O retrato de Erenice

Nas Entrelinhas - Correio Braziliense - 19/09/2010
O país que não conhecia a ministra da Casa Civil ainda não entende como é possível alguém como ela chegar ao topo da administração pública. Para o país que a conhecia, sobrou o espanto: como alguém pode acabar com a imagem tão suja em apenas cinco dias?
Menos de 100 horas. Erenice Guerra, agora ex-ministra de Lula e ex-soldada de Dilma, aguentou apenas cinco dias de investigação jornalística. É pouco, muito pouco, para alguém que ocupava o segundo posto mais importante na estrutura burocrática da Esplanada dos Ministérios. É nada para quem até então era uma desconhecida da imensa maioria da população brasileira. Escarafunchado, o trabalho funcional de Erenice e da sua turma foi para o ralo. Não restou nada ou alguém para esconder as lambanças. Ao fim de uma semana, o retrato de Erenice revelou-se torto, desbotado e, a depender dos petistas, deverá ser guardado numa gaveta para nunca mais. Uma semana foi o tempo para os brasileiros conhecerem a dona Erenice — e, por tabela, toda a família dela, incluindo aí os políticos e as autoridades que deram sustentação à chefe da Casa Civil.
No caso da nossa ex-ministra, é improvável encontrar mais de meia dúzia de fanáticos partidários a discursar contra as denúncias jornalísticas. Mesmo que possam apontar um ou outro exagero da mídia — sim, eles existem —, há poucos a deixar a mão no fogo por Erenice. Aliás, todos tiraram o corpo. À tropa de choque de Dilma, falta o argumento da denúncia simplesmente eleitoreira. Os próprios governistas, no máximo, tentaram isolar a candidata presidencial do escândalo. Investigar Erenice foi, ao longo dos últimos cinco dias — pelo menos até a queda —, encontrar facilmente vários elos para contar histórias de indícios de tráfico de influência.
Depois da primeira reportagem da revista Veja sobre a participação do filho da ministra em serviços de lobbies para empresas dentro da Casa Civil, seguiram-se outras tantas sobre a participação dos parentes de Erenice na estrutura da Esplanada, do Governo do Distrito Federal e da Editora UnB, lá no tempo do Timothy, aquele ex-reitor que ficou nacionalmente conhecido por causa da compra de uma lixeira a preço de ouro.

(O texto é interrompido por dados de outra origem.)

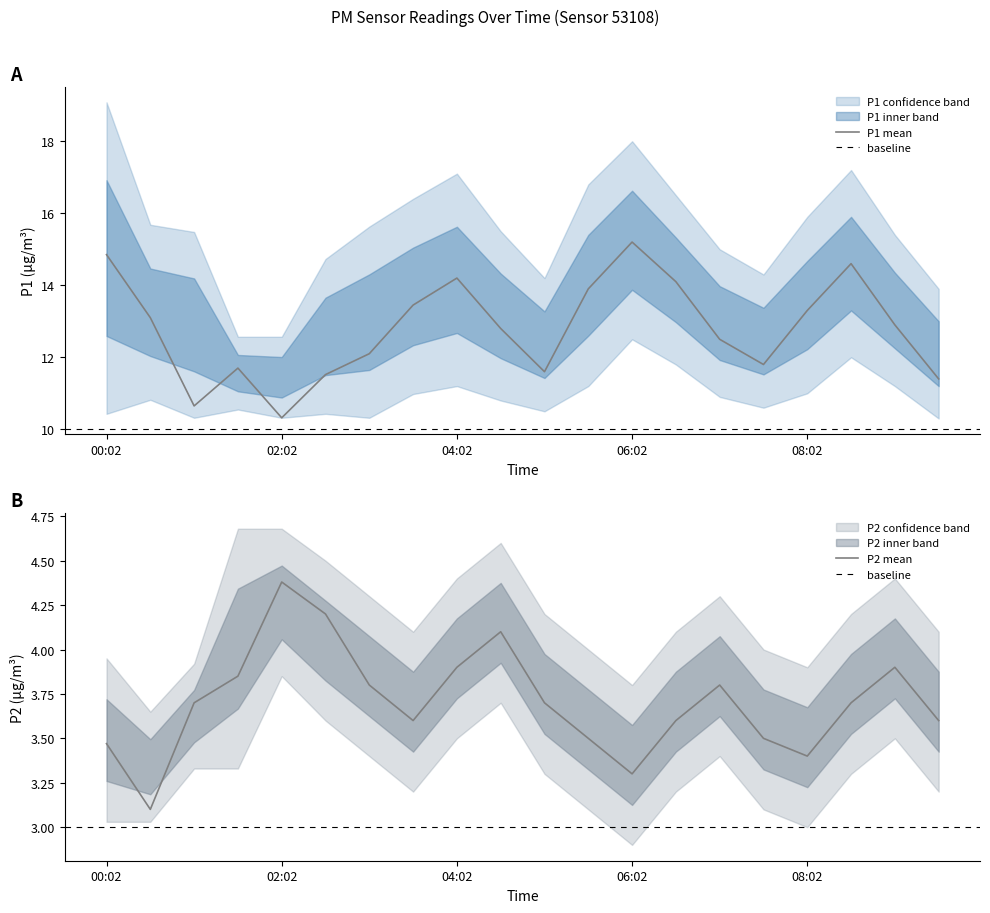

True or false: P1_lower has a value of 3.3 at 02:32.

False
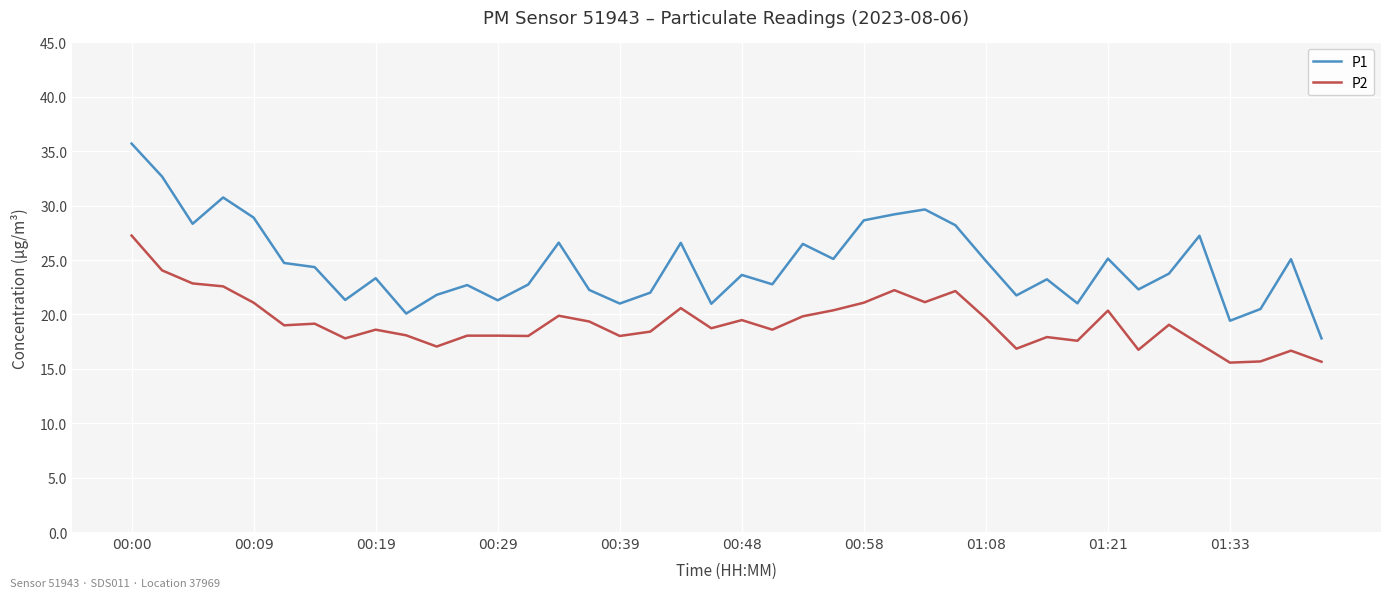

True or false: P1 and P2 intersect in this chart.

False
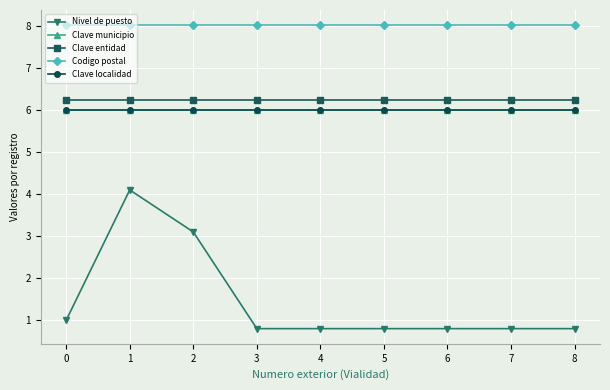

Is this an area chart (filled region under the line)?

No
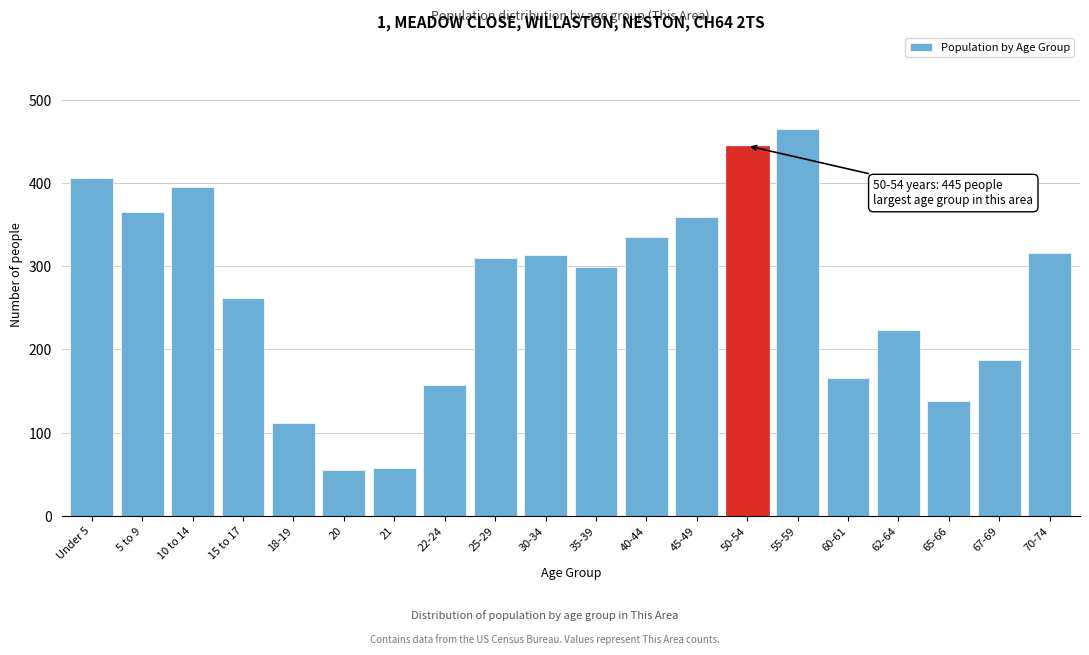

What is the maximum value shown in the chart?

465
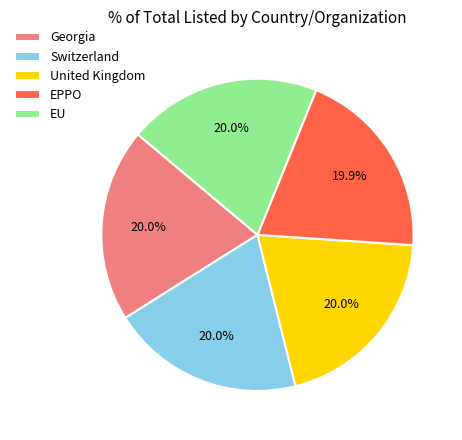

Approximately how many times larger is the value at Switzerland compared to Georgia?

1.0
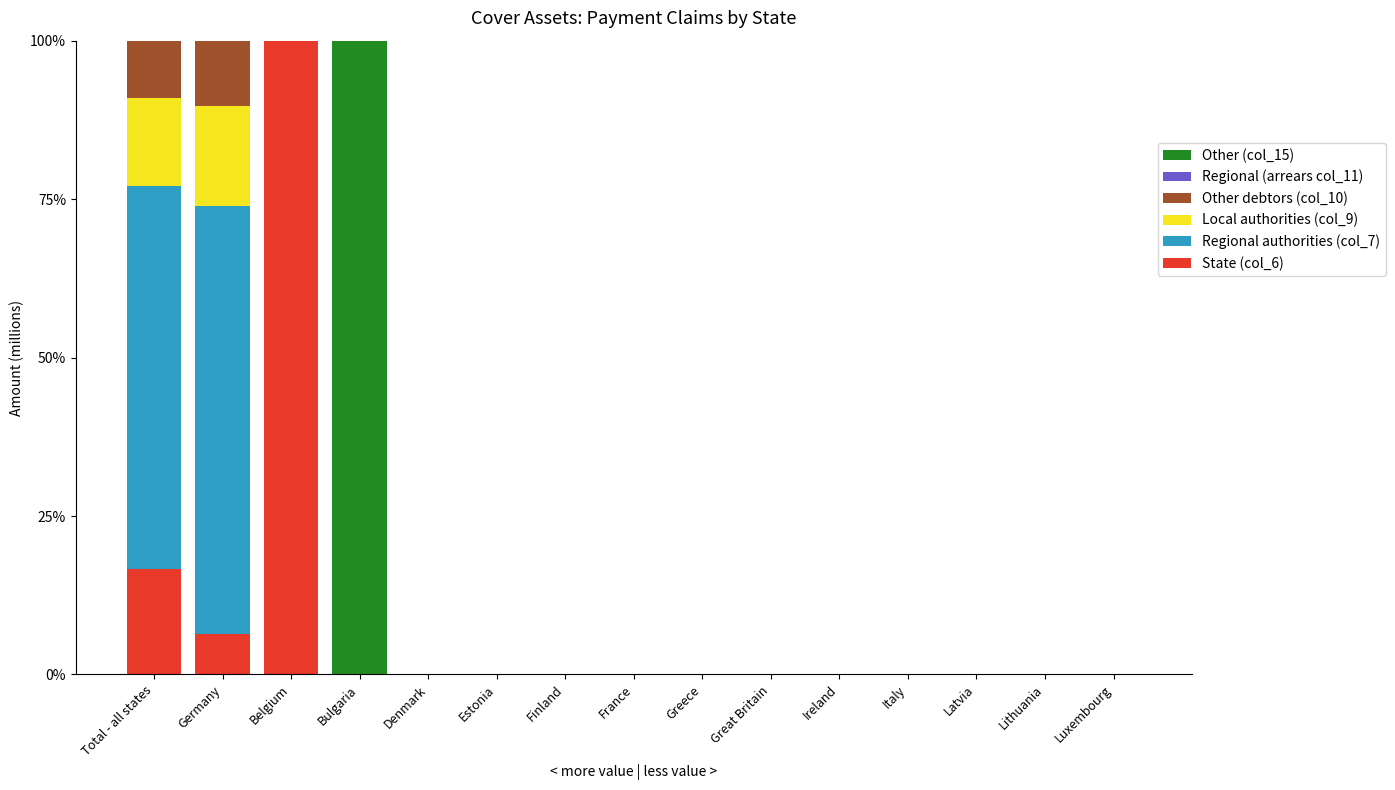

How many data points does each series have?

15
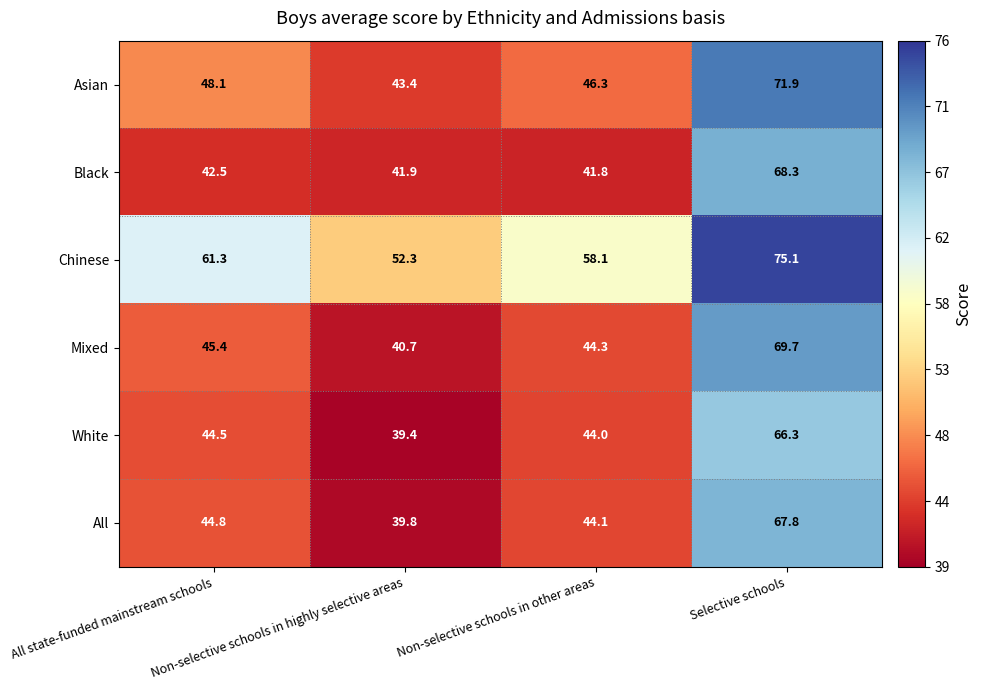

What is the highest value of the Mixed series?

69.7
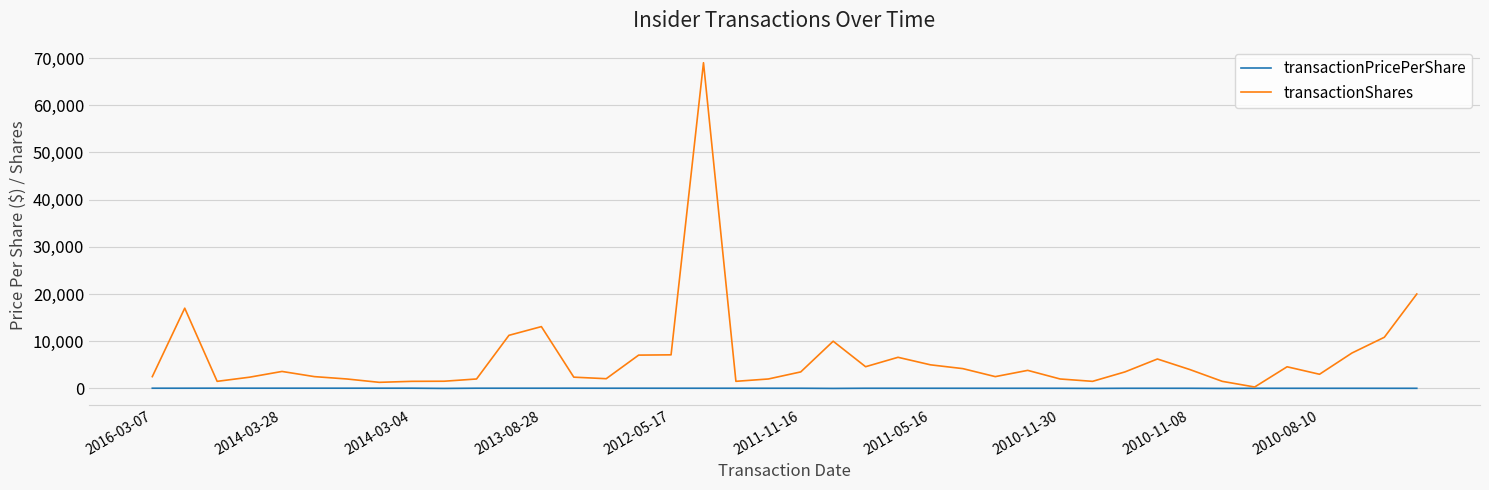

Which series has the largest total across all categories?

transactionShares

Este Correio apresentou pelo menos seis reportagens sobre as histórias de Erenice e da sua turma. A principal delas tratou da estrutura montada por parentes e amigos da ministra nos cargos do governo local. A partir de uma ciranda de pessoas influentes, a então chefe da Casa Civil conseguiu empregar o filho, Israel — este, acusado de ser fantasma —, e o irmão Euricélio na Terracap e na Novacap, respectivamente. Como Erenice, acabaram ejetados dos cargos. Os laços dela com políticos das esferas federais e distritais é um assunto que interessa prioritariamente ao jornal. Mas o escândalo mostra mais. Revela como o país e o serviço público ainda estão distantes da eficiência — por mais concursos públicos que possam ser feitos —, por conta de personagens como Erenice Guerra e tantos outros que ainda habitam os governos federal, estaduais e municipais.
Outra coisa
No país da piada pronta, é difícil acreditar que indícios do esquema de tráfico de influência instalado na Casa Civil não fossem do conhecimento de alguém que pudesse dinamitá-lo logo de início, considerando o fato de os primeiros movimentos de lobby terem sido feitos há mais de um ano. O suposto esquema prosperou e chega a ser uma provocação a Comissão de Ética Pública da Presidência aplicar — só ontem — uma “censura” por não ter prestado informações sobre patrimônio, sociedade em empresas e a relação de seus parentes com o serviço público, quando tomou posse na pasta, em abril. Basta rir da galhofa. Para não chorar.